BP PLC has agreed to cede its share of an Arctic oil exploration pact with OAO Rosneft to its half-owned affiliate TNK-BP in a compromise with Russian partners who have fought for a slice of the action.

A parallel $16-billion (U.S.) share swap deal between the British oil company and Russia's state-controlled oil group Rosneft can now go ahead, the TNK-BP partners said in a joint statement, citing a decision by an arbitration panel.

Both moves are subject to the agreement of Rosneft itself. Rosneft declined to comment on the prospect of changing partners, but Russia's deputy prime minister and Rosneft board member Igor Sechin has previously said Rosneft does not want TNK-BP to be involved in the Arctic deal because it has no deepwater offshore expertise.

The owners of the other half of TNK-BP expressed their satisfaction at having muscled in on a deal that was BP's first major strategic move after last year's U.S. Gulf oil spill disaster shattered its reputation and hammered its share price.

"We welcome today's developments," said Stan Polovets, chief executive of Alfa-Access-Renova (AAR), the consortium that represents the quartet of billionaire shareholders.

"Today's agreement provides a good way forward for achieving these priorities and opens the way to bring BP's valuable expertise and technology to offshore exploration in Russia."

TNK-BP has no Arctic offshore exploration expertise of its own, but as Russia's third biggest oil company with maturing oil fields its Russian owners do not want it to miss out on the big new Arctic prospects.

Some analysts were unconvinced of the workability of the plan, even if Rosneft agrees to it.

"The experience of exploring in these areas is in BP, not in TNK-BP. They could get around that by seconding people into TNK-BP, but it kind of dilutes BP's upside not only in the sense you only get half of whatever the exploration is, but also these are valuable people who could be used elsewhere," said one analyst who did not want to be named.

"It's all rather unsatisfactory.
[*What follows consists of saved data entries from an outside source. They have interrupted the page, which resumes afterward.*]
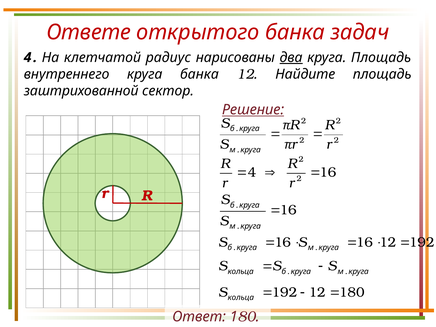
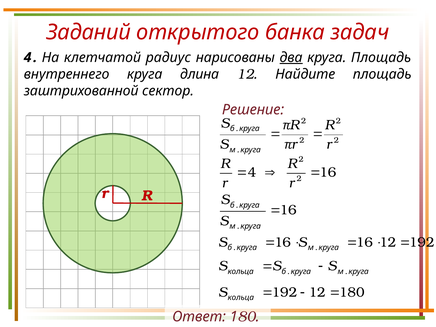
Ответе: Ответе -> Заданий
круга банка: банка -> длина
Решение underline: present -> none
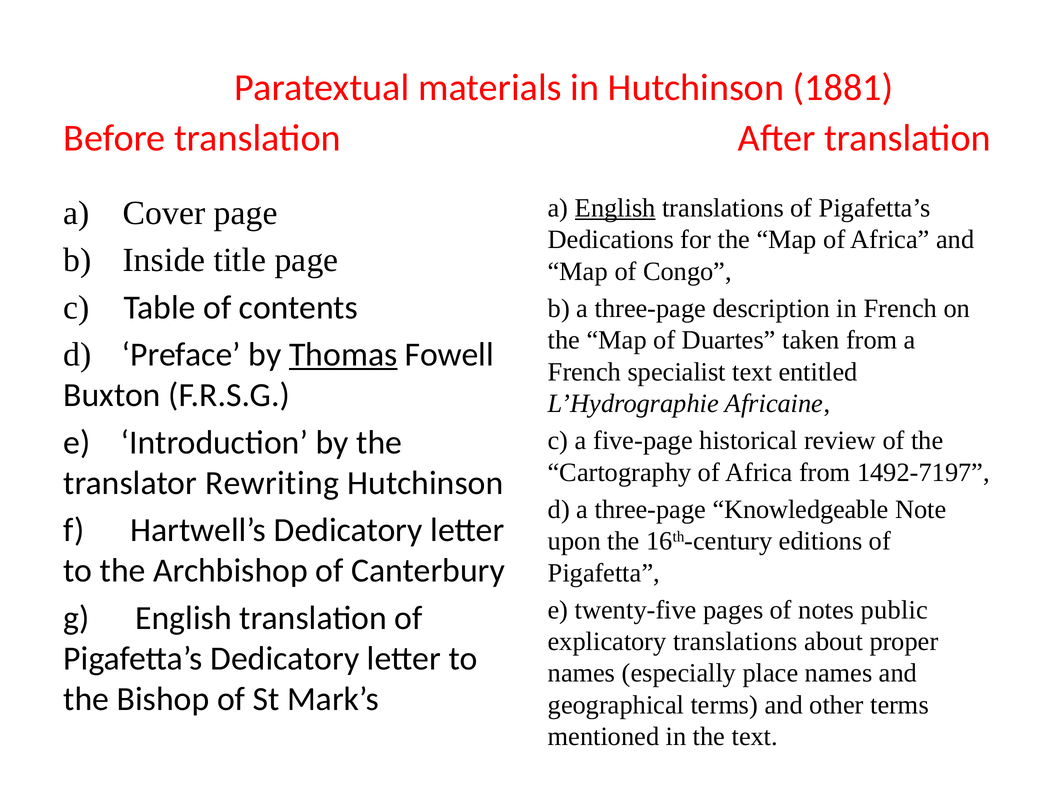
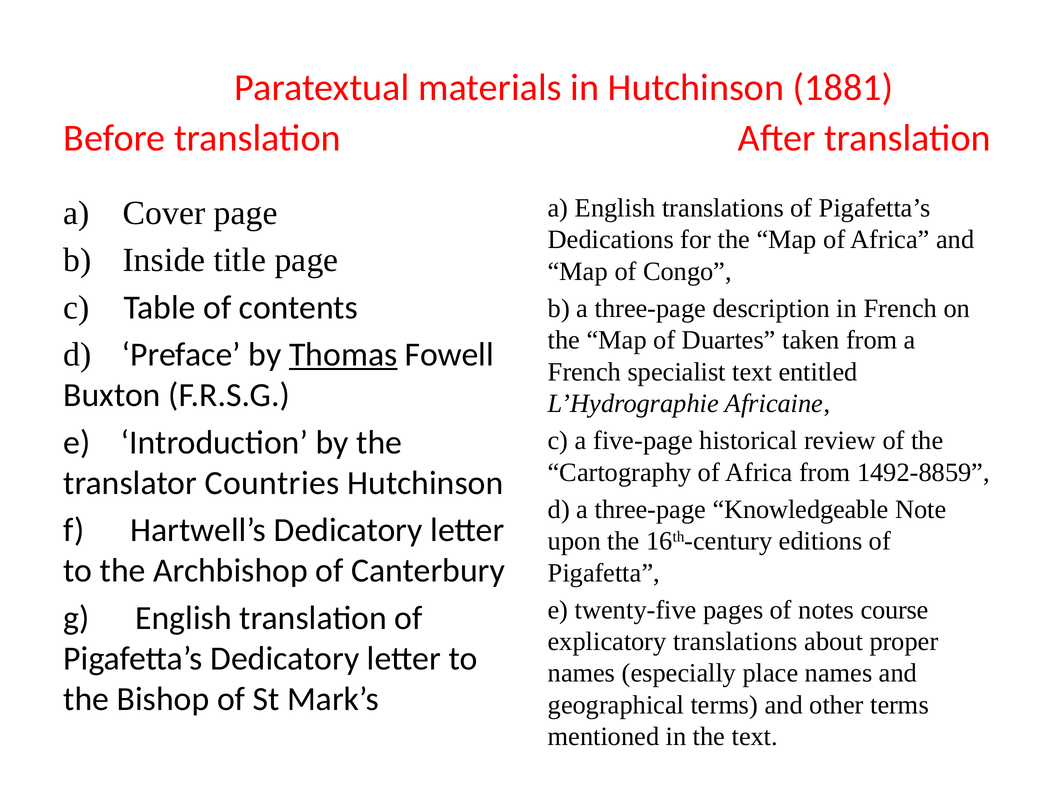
English at (615, 208) underline: present -> none
1492-7197: 1492-7197 -> 1492-8859
Rewriting: Rewriting -> Countries
public: public -> course
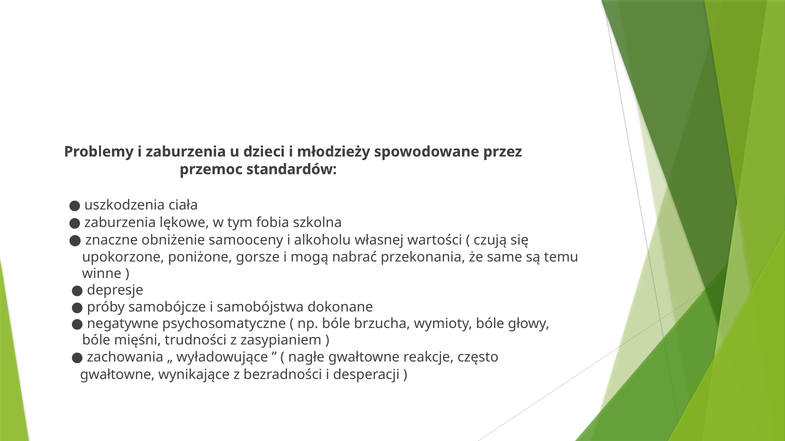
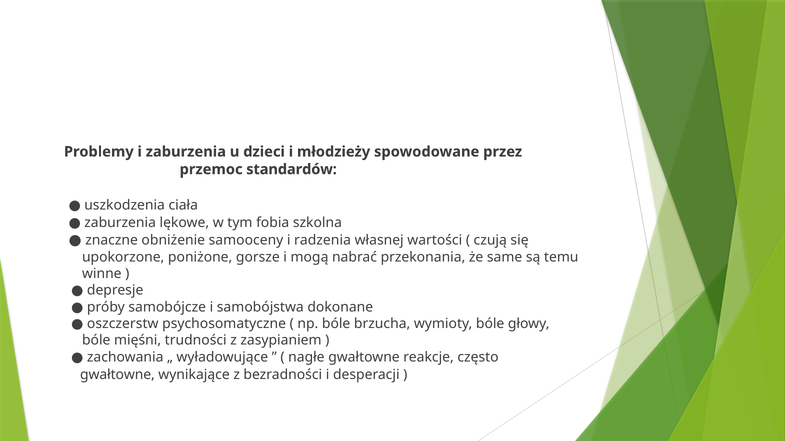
alkoholu: alkoholu -> radzenia
negatywne: negatywne -> oszczerstw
If BP go ahead with the same Rosneft share-swap you've got to say, maybe what's the point of doing all of that if you're only going to get half of what they originally thought." The legal wrangle dates back to the time the BP-Rosneft deal was signed in January, and has been holding up another key part of the plan in which BP would exchange 5 per cent of its own equity for a 10 per cent stake in Rosneft.

AAR had objected to the BP-Rosneft pact, saying that BP was obliged to pursue all its Russian ventures through TNK-BP.

Following legal action BP has said it has offered to buy out its TNK-BP partners to try to end the dispute, and sources close to AAR said in April that BP had offered $27-billion for the 50 per cent of TNK-BP held by billionaires Mikhail Fridman, German Khan, Viktor Vekselberg and Len Blavatnik.